» **Tugas Kerja A**: Berdasarkan teks tentang pengungsi Rohingya, jelaskan mengapa laporan tentang tindakan pasukan militer terhadap warga Rohingya harus diselidiki sepenuhnya oleh masyarakat internasional. Jawab dalam satu sampai tiga kalimat.
» **Tugas Kerja B**: Salin bagian teks tentang pengungsi Rohingya tanpa perubahan: mulai pada kata-kata yang memuat "Menurut perhitungan lainnya, Kekerasan"; berhenti setelah "memiliki kewarganegaaraan resmi.".

» **Teks Bacaan**:
Muslim Rohingya telah melarikan diri dari Myanmar sejak pertengahan 2012 setelah kekerasan komunal pecah di Rakhine antara etnis Rakhine Buddha dan Muslim Rohingya, menewaskan lebih dari 100 orang dan memaksa sekitar 140.000 Muslim Rohingya mengungsi.
Menurut perhitungan lainnya, Kekerasan tahun 2012 tersebut membuat sekitar 57 Muslim dan 31 Buddha tewas, sekitar 100.000 korban lainnya mengungsi di kamp-kamp dan lebih dari 2.500 rumah dihancurkan -. yang sebagian besar milik Muslim Rohingya
Laporan-laporan penargetan disengaja dan pembunuhan tanpa pandang bulu serta penangkapan warga sipil Rohingya, penghancuran rumah-rumah dan bangunan keagamaan, juga pelecehan sesual pada perempuan Rohingya oleh pasukan militer harus diselidiki sepenuhnya oleh masyarakat internasional, karena tindakan-tindakan itu sama saja dengan kejahatan terhadap kemanusiaan.
Sementara itu menurut UN’s Office for the Coordination of Humanitarian Affairs [UNCHA], saat ini terdapat lebih dari 87.000 Muslim Rohingya terpaksa mengungsi, sebagian tidak memiliki kewarganegaaraan resmi.
Di antara mereka, setidaknya 21.000 orang diperkirakan mengungsi di daerah dekat perbatasan barat Myanmar dengan Bangladesh.

» **Daftar Data**:
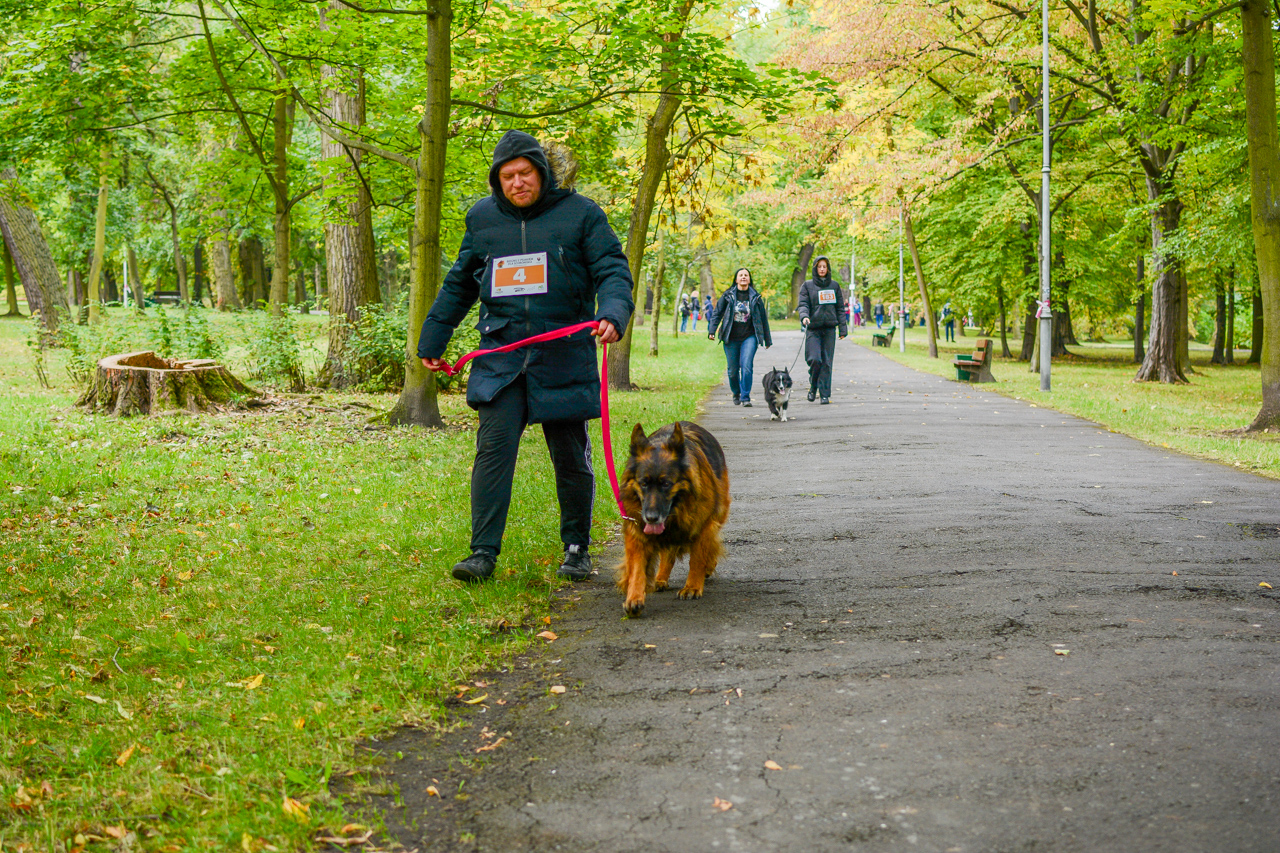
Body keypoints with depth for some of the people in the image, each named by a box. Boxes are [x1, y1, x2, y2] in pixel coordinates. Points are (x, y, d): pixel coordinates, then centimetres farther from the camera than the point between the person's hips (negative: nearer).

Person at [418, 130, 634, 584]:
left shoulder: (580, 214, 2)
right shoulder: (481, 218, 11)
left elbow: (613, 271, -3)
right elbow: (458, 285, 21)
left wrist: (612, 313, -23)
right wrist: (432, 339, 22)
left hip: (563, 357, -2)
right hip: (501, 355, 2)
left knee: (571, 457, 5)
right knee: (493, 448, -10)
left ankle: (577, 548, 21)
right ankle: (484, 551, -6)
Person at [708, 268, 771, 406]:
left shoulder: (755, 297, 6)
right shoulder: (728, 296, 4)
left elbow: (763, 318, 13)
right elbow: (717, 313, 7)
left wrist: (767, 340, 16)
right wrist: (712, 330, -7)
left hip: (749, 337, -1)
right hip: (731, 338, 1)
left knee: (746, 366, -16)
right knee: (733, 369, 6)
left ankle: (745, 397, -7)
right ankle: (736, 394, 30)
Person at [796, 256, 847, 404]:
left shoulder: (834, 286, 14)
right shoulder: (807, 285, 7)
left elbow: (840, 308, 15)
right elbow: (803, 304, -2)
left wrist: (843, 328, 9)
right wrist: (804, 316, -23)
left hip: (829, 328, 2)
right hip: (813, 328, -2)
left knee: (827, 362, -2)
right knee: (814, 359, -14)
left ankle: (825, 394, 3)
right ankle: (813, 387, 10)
--
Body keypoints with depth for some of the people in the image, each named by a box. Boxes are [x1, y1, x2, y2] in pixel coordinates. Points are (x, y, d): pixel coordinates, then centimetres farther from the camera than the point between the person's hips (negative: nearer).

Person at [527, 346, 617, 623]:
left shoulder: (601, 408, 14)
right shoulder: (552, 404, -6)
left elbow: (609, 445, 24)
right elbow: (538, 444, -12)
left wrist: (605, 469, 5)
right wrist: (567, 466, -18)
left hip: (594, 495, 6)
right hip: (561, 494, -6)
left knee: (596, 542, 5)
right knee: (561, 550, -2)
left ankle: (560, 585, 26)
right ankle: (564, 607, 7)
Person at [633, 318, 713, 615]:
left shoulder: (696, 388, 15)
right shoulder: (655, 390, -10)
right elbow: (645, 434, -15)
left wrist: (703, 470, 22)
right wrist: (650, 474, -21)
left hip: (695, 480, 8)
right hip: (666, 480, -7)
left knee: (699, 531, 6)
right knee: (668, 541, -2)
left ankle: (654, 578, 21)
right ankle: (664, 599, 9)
...
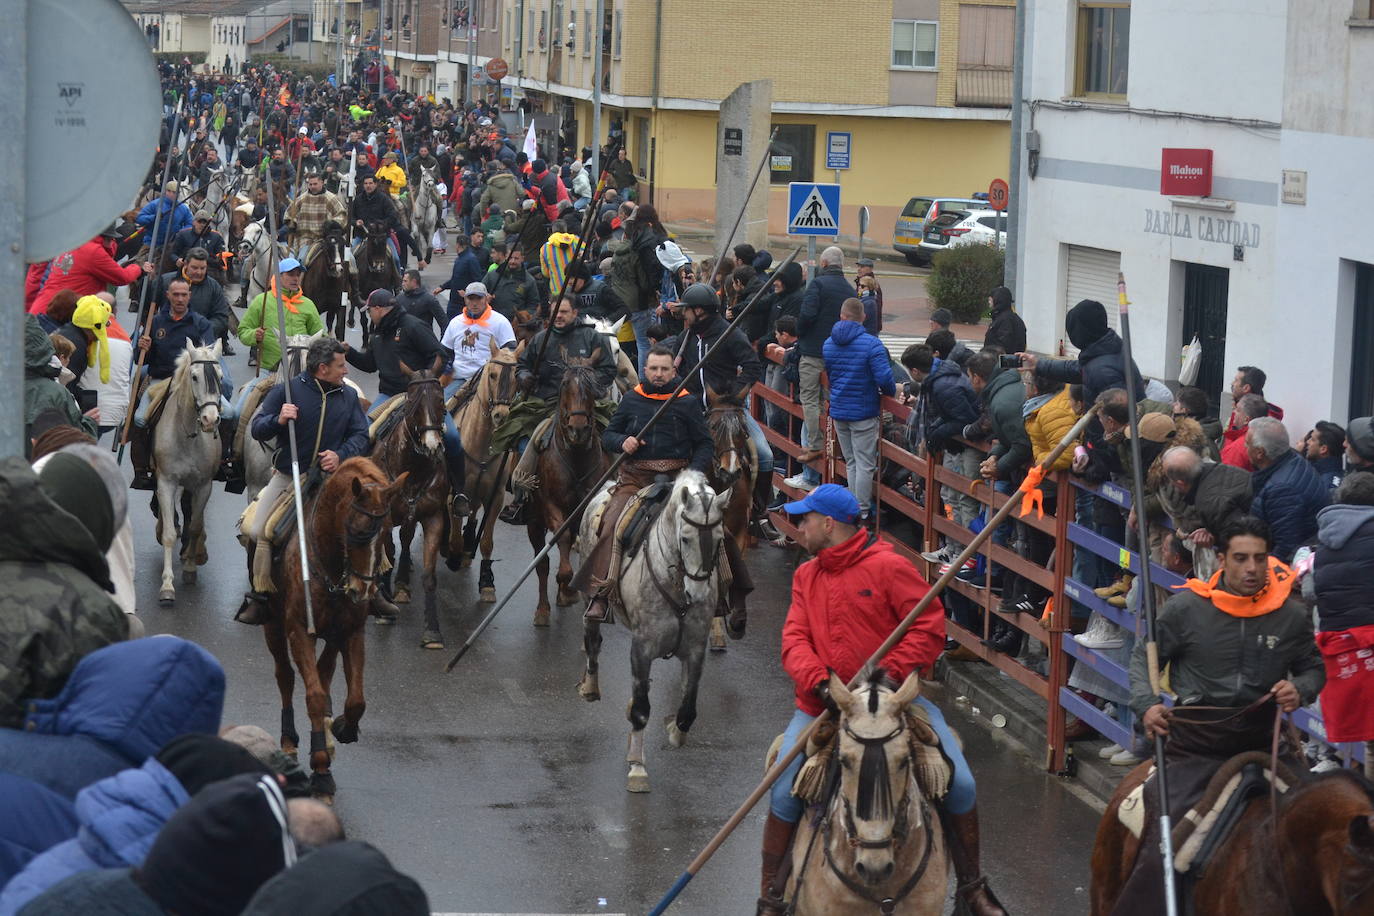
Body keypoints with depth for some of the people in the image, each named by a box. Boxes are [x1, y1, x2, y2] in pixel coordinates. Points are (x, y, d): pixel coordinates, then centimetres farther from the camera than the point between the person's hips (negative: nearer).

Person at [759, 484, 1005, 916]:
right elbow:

» **Hasil Tugas A**: Laporan yang dimaksud mencakup penargetan disengaja, pembunuhan tanpa pandang bulu, penangkapan warga sipil Rohingya, penghancuran rumah dan bangunan keagamaan, serta pelecehan terhadap perempuan Rohingya oleh pasukan militer. Semua laporan itu harus diselidiki sepenuhnya oleh masyarakat internasional karena tindakan-tindakan tersebut sama saja dengan kejahatan terhadap kemanusiaan.

» **Hasil Tugas B**:
Menurut perhitungan lainnya, Kekerasan tahun 2012 tersebut membuat sekitar 57 Muslim dan 31 Buddha tewas, sekitar 100.000 korban lainnya mengungsi di kamp-kamp dan lebih dari 2.500 rumah dihancurkan -. yang sebagian besar milik Muslim Rohingya
Laporan-laporan penargetan disengaja dan pembunuhan tanpa pandang bulu serta penangkapan warga sipil Rohingya, penghancuran rumah-rumah dan bangunan keagamaan, juga pelecehan sesual pada perempuan Rohingya oleh pasukan militer harus diselidiki sepenuhnya oleh masyarakat internasional, karena tindakan-tindakan itu sama saja dengan kejahatan terhadap kemanusiaan.
Sementara itu menurut UN’s Office for the Coordination of Humanitarian Affairs [UNCHA], saat ini terdapat lebih dari 87.000 Muslim Rohingya terpaksa mengungsi, sebagian tidak memiliki kewarganegaaraan resmi.